Last month, Apple held its WWDC event, where it unveiled its highly anticipated iOS 18 update, which it will launch alongside its new line-up of iPhones.
A massive part of iOS 18 is Apple integration with artificial intelligence, or as the Cupertino company is calling their version of AI, Apple Intelligence. This integration will come in the form of many features designed to improve the user experience and make communicating through voice much more natural.
These improvements in software functionality will require some extra oomph under the hood, as Apple outlines on its website that Apple Intelligence will be coming to M1-powered devices and above, along with the iPhone 15 Pro models. Not even the iPhone 15, a device that was only released last year.
At face value, it may appear Apple is attempting to do planned obsolescence of its devices to drive more sales of its coming generation, but the gatekeeping of Apple Intelligence to its high-end iPhones is a result of a RAM limitation - at least according to Apple.
Apple explained during WWDC that Apple Intelligence requires a powerful NPU and substantial RAM capacity, which are only found in the Pro models of the iPhone 15 lineup. More specifically, the A16 Bionic chip found in the standard iPhone 15 models has an NPU that's twice as slow as the A17 Pro chip found in the iPhone 15 Pro and iPhone 15 Pro Max.

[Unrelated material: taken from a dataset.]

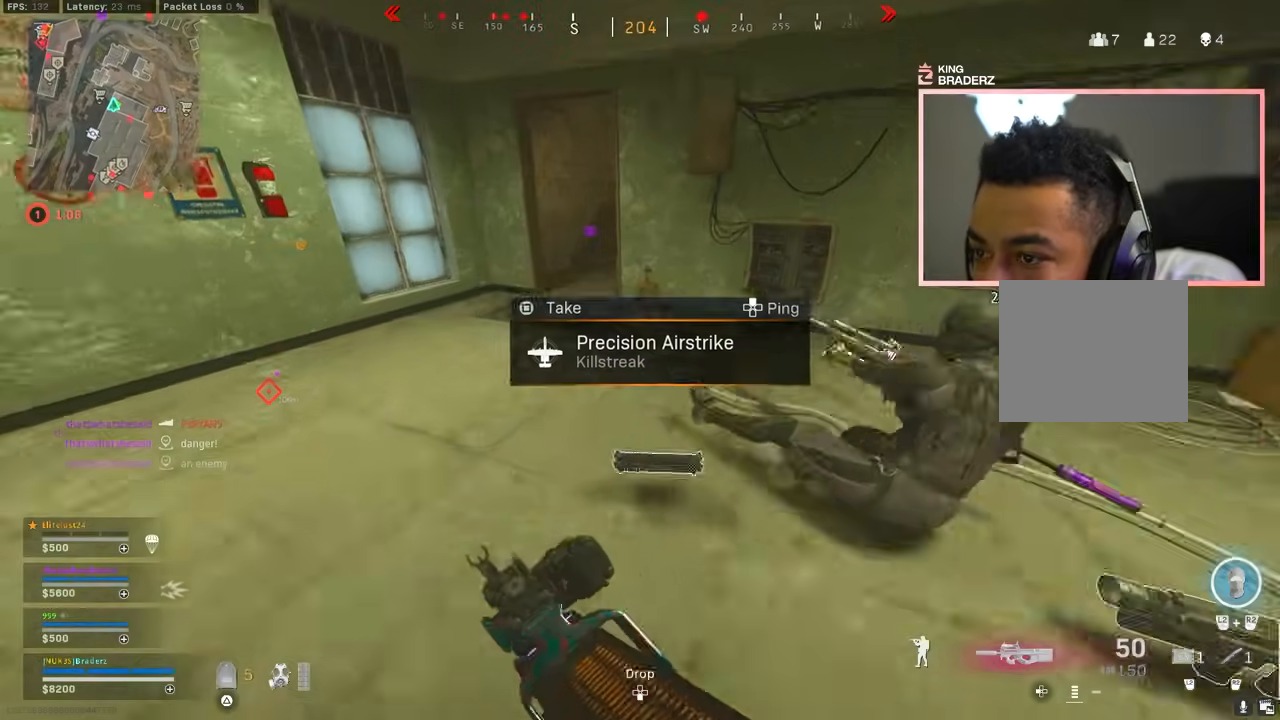
{"buttons": ["SQUARE"], "left_stick": "down", "right_stick": "center", "events": [[33, "L3", "up"], [83, "right_stick", "down-right"], [133, "left_stick", "down-left"], [217, "left_stick", "down"], [350, "right_stick", "center"], [467, "SQUARE", "down"]]}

For these reasons, we can expect Apple to bump up the RAM capacity on the iPhone 16 from 6GB to 8GB so it meets the requirements for Apple Intelligence. On an even more technical level, when an AI prompt is being processed on-device, it is stored in the RAM, and if there isn't enough RAM headroom, the device will begin to reduce in overall performance. If this shakes out and we see the iPhone 16 upgraded to 8GB of RAM we can expect all future iPhone generations to adopt the same minimum requirement.